Delivering energy efficient solutions has, therefore, always been central to the company’s products and services. However, its leadership team made the decision in 2015 to take this a step further by making public climate commitments. “Developing climate commitment targets has been a significant step for us”, says Acutt. “While VMware has initiated many progressive and forward thinking sustainability initiatives over the years, we are integrating efforts across our product groups to our operations and real estate goals… In 2015 we committed to our first formal emissions reduction target and the establishment of a technical sustainability product council.”
This includes VMware 2020, a sustainability roadmap inspired by the concept of doing business in a net positive way — “to put back more into society, the environment and the global economy than we take”, explains Acutt. Specifically, this includes a commitment to setting science based targets; a 10% reduction of Scope 2 market-based emissions by 2020; and 100% renewable energy by 2020.
“While we’ve only recently formalized climate commitments, one example of how we are looking at changing the way we do business to achieve our goals is through the implementation of a carbon fee. We believe that an internal carbon fee would be a great signal to our people that indicates not only accountability and promotes education but inspires ingenuity”, informs Acutt. “This is on our roadmap and we are exploring a plan internally to start a pilot in the near future.”
“We believe that practicing sustainability is good business, and good business means mitigating risk. We are now taking steps to address our supply chain and develop criteria that ensures that each of our suppliers are meeting our sustainability standards.”
A culture of sustainability has also helped the business, which has recently become part of the Dell Technologies family of businesses, to boost its creativity and innovation. “We have found that whenever we assess a business or operations process from a sustainability lens, we gain insights and opportunities to improve the process”, says Acutt. “We like to challenge the status quo and look for and forward to opportunities to do so. Last year, in the midst of a 5 year drought in California we achieved a 35% reduction of water use on our Palo Alto headquarters campus and our community saved over 1 million gallons of water at their homes.” This included encouraging employees to sign up on the WaterGenius app, an online “gamification” platform for Californian residents that tracks an individual’s progress toward water-saving goals and awards points accordingly. In total, VMware saved approximately 13 million gallons across its facilities last year.
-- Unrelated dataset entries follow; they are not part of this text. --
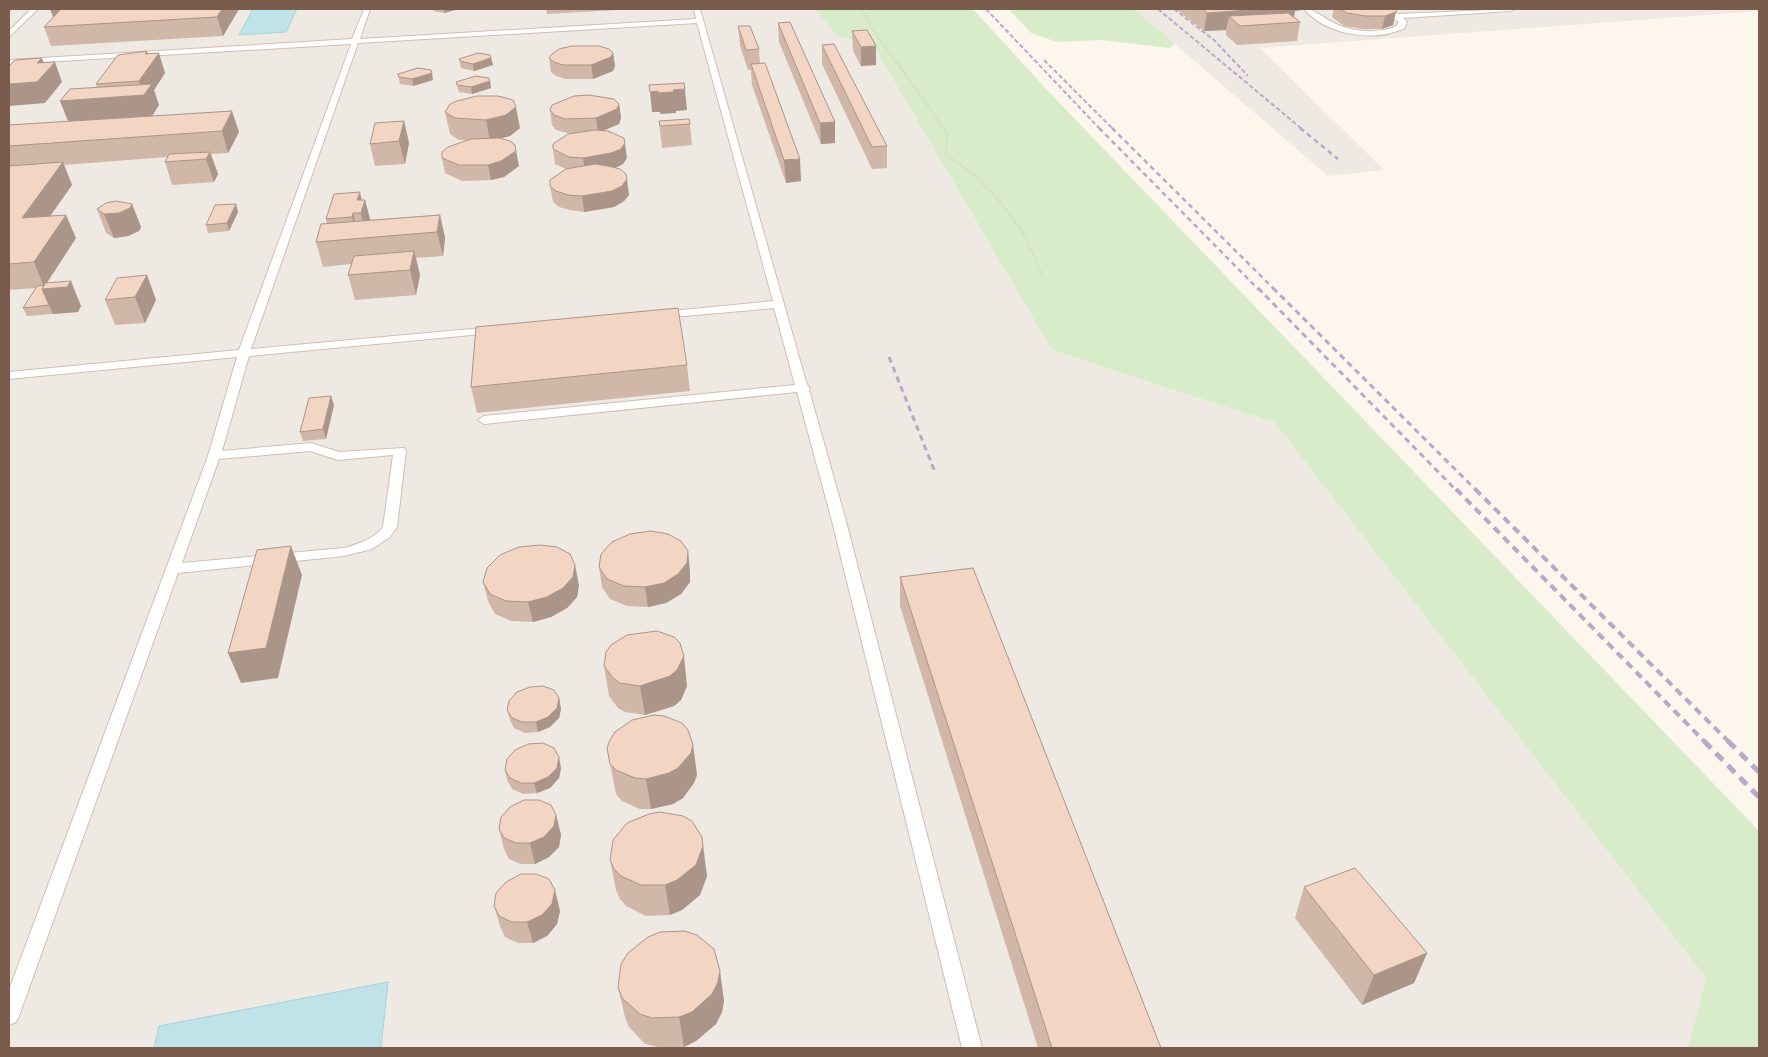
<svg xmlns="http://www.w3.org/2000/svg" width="1768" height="1057" font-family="'Open Sans',sans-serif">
<rect width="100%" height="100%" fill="#fdf6ec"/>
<g fill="#efe9e4">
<polygon points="9,9 815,9 837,36 873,45 1052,350 1275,423 1706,978 1688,1048 9,1048"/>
<polygon points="1134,9 1759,9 1759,11 1260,48 1384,170 1328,176"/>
</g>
<g fill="#d8ecc9">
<polygon points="815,9 973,9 1048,91 1759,831 1759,1048 1688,1048 1706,978 1275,423 1052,350 873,45 837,36"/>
<polygon points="1009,9 1134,9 1175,44 1169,48 1101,40 1057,42 1031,33"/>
</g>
<g fill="#bfe3e8" stroke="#a5d3da">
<polygon points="253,9 297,9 286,32 239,35"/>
<polygon points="388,982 381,1048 154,1048 159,1026"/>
</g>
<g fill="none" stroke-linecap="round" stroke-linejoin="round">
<g stroke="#d1beb0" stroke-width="2">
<g id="service">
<polygon points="31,9 38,9 9,37 9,31"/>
<path d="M364 9H370L360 39 696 19 694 9H700L807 385 810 388 809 390 846 521 982 1048H962L832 521 797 392 484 424 478 420 484 416 795 385 774 308 661 318 656 315 661 312 773 301 697 23 358 43 251 349 493 327 499 330 493 333 249 356 222 451 311 443 339 452 404 448 406 451 397 527 390 537 372 549 344 556 178 573 19 1016 16 1022 9 1025V990L208 456 237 357 9 379V372L239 350 351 44 9 64V60L352 39ZM310 451 338 460 393 455 383 527C374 539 358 544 344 548L182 563 219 459Z"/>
<path d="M1304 9C1315 9 1322 17 1332 22 1347 30 1365 33 1383 30 1389 29 1396 28 1399 22L1381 9H1389L1399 14 1514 9 1511 11 1403 18 1407 22 1405 28C1374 43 1326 35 1304 9Z"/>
</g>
</g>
<path stroke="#d9b8a5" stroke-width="2" stroke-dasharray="0.5 2" stroke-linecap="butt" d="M861 9 876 34 943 127 947 135 946 155C976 173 1002 202 1022 231 1030 245 1036 262 1043 277"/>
<use href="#service" fill="#fff" fill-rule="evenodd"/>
<g stroke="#b9a8c9" stroke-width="2" stroke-dasharray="4.5 2.5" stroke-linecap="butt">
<polyline points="986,9 1100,129"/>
<polyline points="1158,9 1302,129"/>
<polyline points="1174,9 1214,40 1248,76"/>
<polyline points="1044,60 1113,129"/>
</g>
<g stroke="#b9a8c9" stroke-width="2.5" stroke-dasharray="5 4" stroke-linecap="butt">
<polyline points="1099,128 1259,290"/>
<polyline points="1112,128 1275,290"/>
<polyline points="1300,128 1338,159"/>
</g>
<g stroke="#b9a8c9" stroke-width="3" stroke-dasharray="6 4.5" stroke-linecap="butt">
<polyline points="1258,288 1457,491"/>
<polyline points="1273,288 1477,491"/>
<polyline points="889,357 935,472"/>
</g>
<g stroke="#b9a8c9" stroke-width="4" stroke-dasharray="8 5.5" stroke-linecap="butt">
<polyline points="1456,489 1705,742"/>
<polyline points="1475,489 1729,742"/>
</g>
<g stroke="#b9a8c9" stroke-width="5" stroke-dasharray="10 7" stroke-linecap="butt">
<polyline points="1704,741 1759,797"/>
<polyline points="1728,741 1759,772"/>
</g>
</g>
<g fill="#d1b7a8">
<polygon points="50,9 239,9 223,36 51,46 44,27 53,17"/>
<polygon points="433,9 459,9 444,13 433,11"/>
<polygon points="546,9 634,9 547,14"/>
<polygon points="1176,9 1301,9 1301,10 1295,11 1294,17 1300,22 1297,41 1237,45 1226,35 1226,30 1204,31"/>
<polygon points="1334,9 1396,9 1393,25 1382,29 1363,29 1344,26 1332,17"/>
<polygon points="778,23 835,122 835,143 821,144 779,42"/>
<polygon points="738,26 759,49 760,64 801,181 786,183 752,85 751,70 748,70 740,46"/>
<polygon points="852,31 876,65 861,66 853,51"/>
<polygon points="822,45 887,146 887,168 872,169 822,64"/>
<polygon points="613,53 615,66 613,71 593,79 565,79 556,76 551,72 549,58"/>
<polygon points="147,54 165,73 154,90 159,105 152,116 239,132 228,153 211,154 218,174 214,182 172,185 165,162 167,157 64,165 72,185 50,216 76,238 47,283 81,306 78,312 27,316 23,308 36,288 9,290 9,125 68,122 60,101 97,87 96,84"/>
<polygon points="491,58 493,65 474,71 461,68 459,59"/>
<polygon points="398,74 433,80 413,86 400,84"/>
<polygon points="490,81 491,88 472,94 459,92 456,82"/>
<polygon points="450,104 520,128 510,136 500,139 519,166 504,177 491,180 462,181 445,173 442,158 467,140 459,140 450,134 445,112"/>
<polygon points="619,104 621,118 619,124 603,130 627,158 623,164 615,168 629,195 624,201 614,207 584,212 570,210 559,207 553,202 550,186 566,169 555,164 553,149 572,133 567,133 556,130 552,125 550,110"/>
<polygon points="404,121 409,143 405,164 375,166 370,144"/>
<polygon points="659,121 690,124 692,145 662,148"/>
<polygon points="362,200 365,200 370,220 440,215 445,238 443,256 416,258 420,275 416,295 355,300 348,275 351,264 323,267 316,242 327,224 326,219"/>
<polygon points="132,204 141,227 139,231 128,236 114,238 106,233 97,209"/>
<polygon points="238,212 229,231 208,233 206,225"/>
<polygon points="147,275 156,300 145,323 115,325 105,300"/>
<polygon points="687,365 690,391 477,413 471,387"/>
<polygon points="334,405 326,439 303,441 300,432"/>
<polygon points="599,567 690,571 690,582 681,594 666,603 648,607 627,606 610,599 602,587"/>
<polygon points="900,577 1161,1048 1038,1048 900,606"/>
<polygon points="483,582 579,585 577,597 567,608 551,617 533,622 511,621 495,614 488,601"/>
<polygon points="604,666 687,686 681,700 674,706 645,715 625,712 618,708 609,696"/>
<polygon points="559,698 561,709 559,718 550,727 538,732 525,733 514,728 510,720 507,710"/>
<polygon points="693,745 697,775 694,783 683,798 673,804 651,809 640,809 622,801 616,794 607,748"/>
<polygon points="561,768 559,778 550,788 537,793 523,794 512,789 507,780 505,770"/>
<polygon points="556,815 561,835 559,847 549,857 535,864 521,864 509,859 504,849 499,829"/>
<polygon points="610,860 707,876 700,895 682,910 670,915 646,916 626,906 620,899 616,890"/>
<polygon points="1304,887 1427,953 1414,983 1362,1005 1295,918"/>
<polygon points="494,906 560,911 557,924 547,936 533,943 518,943 505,937 500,926"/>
<polygon points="618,987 724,1001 722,1012 716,1024 696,1041 684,1047 658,1047 645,1044 629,1027 625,1017"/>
</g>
<g fill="#aa9588">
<polygon points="50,9 67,9 56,24"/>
<polygon points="222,9 239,9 223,36 217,17"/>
<polygon points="444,9 459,9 444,13"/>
<polygon points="1264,9 1301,9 1301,10 1295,11 1293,22 1229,16 1226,30 1204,31 1207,13"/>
<polygon points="1396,12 1393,25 1382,29 1385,16"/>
<polygon points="876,46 876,65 861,66 861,47"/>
<polygon points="147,51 151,64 159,53 165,73 154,90 159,105 152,116 69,122 60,101 144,95 139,81 145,54"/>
<polygon points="613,53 615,66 613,71 593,79 591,65"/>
<polygon points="42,58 47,71 55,62 62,82 45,103 9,106 9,84 37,63"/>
<polygon points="491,58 493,65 474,71 473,64"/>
<polygon points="432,73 433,80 413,86 412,79"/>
<polygon points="490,81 491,88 472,94 471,87"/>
<polygon points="685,89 687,110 676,111 676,113 660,114 660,112 652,112 650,92"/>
<polygon points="619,104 621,118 619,124 598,133 596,118"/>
<polygon points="516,107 520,128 510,136 490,141 486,120"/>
<polygon points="232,111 239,132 228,153 222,131"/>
<polygon points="404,121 409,143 405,164 399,141"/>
<polygon points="835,122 835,143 821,144 820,123"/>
<polygon points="625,143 627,158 623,164 613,169 585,173 583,158"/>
<polygon points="515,145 519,166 504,177 491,180 488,165"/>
<polygon points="210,152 218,174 214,182 206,159"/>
<polygon points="800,159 801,181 786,183 784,160"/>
<polygon points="63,162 72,185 32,242 22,218"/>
<polygon points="627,179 629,195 624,201 614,207 584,212 582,196"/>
<polygon points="360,192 363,206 365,200 371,223 367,237 357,200"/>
<polygon points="132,204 141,227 139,231 128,236 114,238 104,214"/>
<polygon points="236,204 238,212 229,231 227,223"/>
<polygon points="353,213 359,237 358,239 352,217"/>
<polygon points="66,215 76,238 44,287 34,262"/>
<polygon points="440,215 445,238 443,256 437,232"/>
<polygon points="414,251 420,275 416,295 410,270"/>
<polygon points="147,275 156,300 145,323 135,297"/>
<polygon points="71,281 81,306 78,312 53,314 42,289"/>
<polygon points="331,396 334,405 326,439 323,429"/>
<polygon points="291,546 302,575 278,678 241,683 228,653"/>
<polygon points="688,551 690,571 690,582 681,594 666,603 648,607 645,587"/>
<polygon points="575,565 579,585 577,597 567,608 551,617 533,622 528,602"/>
<polygon points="684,656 687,686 681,700 674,706 645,715 640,686"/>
<polygon points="559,698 561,709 559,718 550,727 538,732 536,722"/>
<polygon points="693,745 697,775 694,783 683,798 673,804 651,809 646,779"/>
<polygon points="559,757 561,768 559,778 550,788 537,793 534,783"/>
<polygon points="556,815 561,835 559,847 549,857 535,864 530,843"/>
<polygon points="702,837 707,876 700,895 682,910 670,915 665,885"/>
<polygon points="555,890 560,911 557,924 547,936 533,943 527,922"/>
<polygon points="1427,953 1414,983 1362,1005 1374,975"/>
<polygon points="720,971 724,1001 722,1012 716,1024 696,1041 684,1047 679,1017"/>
</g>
<g fill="#f3d5c3" stroke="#aa9588">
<polygon points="61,9 222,9 217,17 44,27"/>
<polygon points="1202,9 1264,9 1207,13"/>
<polygon points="1340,9 1396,9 1396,12 1385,16 1366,16 1347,13"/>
<polygon points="1288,13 1300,22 1240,26 1229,16"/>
<polygon points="790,22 835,122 820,123 778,23"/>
<polygon points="738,26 750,26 759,49 746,50"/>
<polygon points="867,30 876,46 861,47 852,31"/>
<polygon points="834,44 887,146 872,147 822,45"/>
<polygon points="572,46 599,46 609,49 613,53 611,57 591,65 563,65 554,62 549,58 552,54 559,49"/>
<polygon points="147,51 145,54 159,53 139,81 96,84 118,55"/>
<polygon points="478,53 490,55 491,58 473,64 460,61 459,59"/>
<polygon points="42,58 37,63 55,62 37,82 9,84 9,66 15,60"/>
<polygon points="765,63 800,159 784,160 751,64"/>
<polygon points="418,68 431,70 432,73 412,79 399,77 398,74"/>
<polygon points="476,76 489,78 490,81 471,87 457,85 456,82"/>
<polygon points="684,83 685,89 673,90 674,92 658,93 658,91 650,92 649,85"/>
<polygon points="152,84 144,95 60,101 70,89"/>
<polygon points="589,95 614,99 619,104 617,109 596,118 565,119 554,115 550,110 552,105 574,96"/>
<polygon points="477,96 498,96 513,100 516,107 506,115 486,120 455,118 445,112 450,104 457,101"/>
<polygon points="232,111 222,131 9,146 9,125"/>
<polygon points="689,119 690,124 660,126 659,121"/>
<polygon points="404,121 399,141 370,144 375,123"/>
<polygon points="595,130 608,131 624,138 625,143 621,149 611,153 583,158 569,157 553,149 553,144 568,134"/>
<polygon points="499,138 510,141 515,145 516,151 501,161 488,165 459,165 442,158 442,152 448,147 471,139"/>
<polygon points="210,152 206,159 165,162 169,154"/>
<polygon points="63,162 22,218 66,215 34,262 9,264 9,166"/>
<polygon points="595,164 608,166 620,169 626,174 627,179 622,186 612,191 582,196 568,195 556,191 550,186 550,180 566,169"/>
<polygon points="360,192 357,200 365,200 361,213 353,213 352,217 326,219 334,194"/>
<polygon points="116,201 132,204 130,208 119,213 104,214 97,209 106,203"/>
<polygon points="236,204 227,223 206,225 215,205"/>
<polygon points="440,215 437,232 316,242 321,224"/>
<polygon points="414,251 410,270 348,275 354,256"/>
<polygon points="147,275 135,297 105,300 117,278"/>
<polygon points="71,281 67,287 42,289 45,283"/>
<polygon points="44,285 42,289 49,305 23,308 37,286"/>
<polygon points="678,308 687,365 471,387 476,327"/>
<polygon points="331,396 323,429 300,432 309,398"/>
<polygon points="651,531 668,534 681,541 688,551 687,563 678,574 664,583 645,587 624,586 607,579 599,567 601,554 612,542 630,534"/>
<polygon points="540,545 557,547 570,554 575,565 573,577 563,588 547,597 528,602 506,601 490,594 483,582 487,568 500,555 519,547"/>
<polygon points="291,546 266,648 228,653 257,550"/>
<polygon points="973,568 1161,1048 1052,1048 900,577"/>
<polygon points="657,631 674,637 680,643 684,656 677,670 670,676 640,686 620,683 613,678 604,666 606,652 611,645 627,635"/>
<polygon points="543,686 554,690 559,698 557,708 548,717 536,722 522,722 512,718 507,710 509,701 517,692 530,687"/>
<polygon points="654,715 664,716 682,723 688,730 693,745 691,753 678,768 669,773 646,779 635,778 616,770 610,764 607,748 610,740 615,732 632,720"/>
<polygon points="543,743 554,748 559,757 557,768 548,777 534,783 521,783 510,778 505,770 507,759 515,750 528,744"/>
<polygon points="524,800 539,800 551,805 556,815 554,826 544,837 530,843 516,843 504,838 499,829 501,817 510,807"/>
<polygon points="660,812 683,816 692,821 702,837 703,846 696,865 677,880 665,885 641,885 621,876 614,869 610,860 613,840 627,823 649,814"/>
<polygon points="1355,868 1427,953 1374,975 1304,887"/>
<polygon points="521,874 536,874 549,879 555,890 552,904 542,915 527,922 512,922 499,916 494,906 496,893 506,882"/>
<polygon points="685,931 697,935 714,949 720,971 718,982 712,994 692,1012 679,1017 652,1018 640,1014 622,998 618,987 621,964 628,953 648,937 660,932"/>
</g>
<rect width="1768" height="1057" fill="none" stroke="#7a5c4d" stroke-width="20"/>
</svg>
“One of our top priorities is bridging home and work by providing opportunities for all of our people to make sustainable choices”, says Acutt. It is, she believes, a natural extension of what the company is trying to achieve commercially. “Climate change mitigation and adaptation has influenced – and informs – our strategy to double down on our efforts to enable energy efficiency in the IT sector. We see the role of IT as an increasingly important element in any company’s approach to addressing climate change challenges.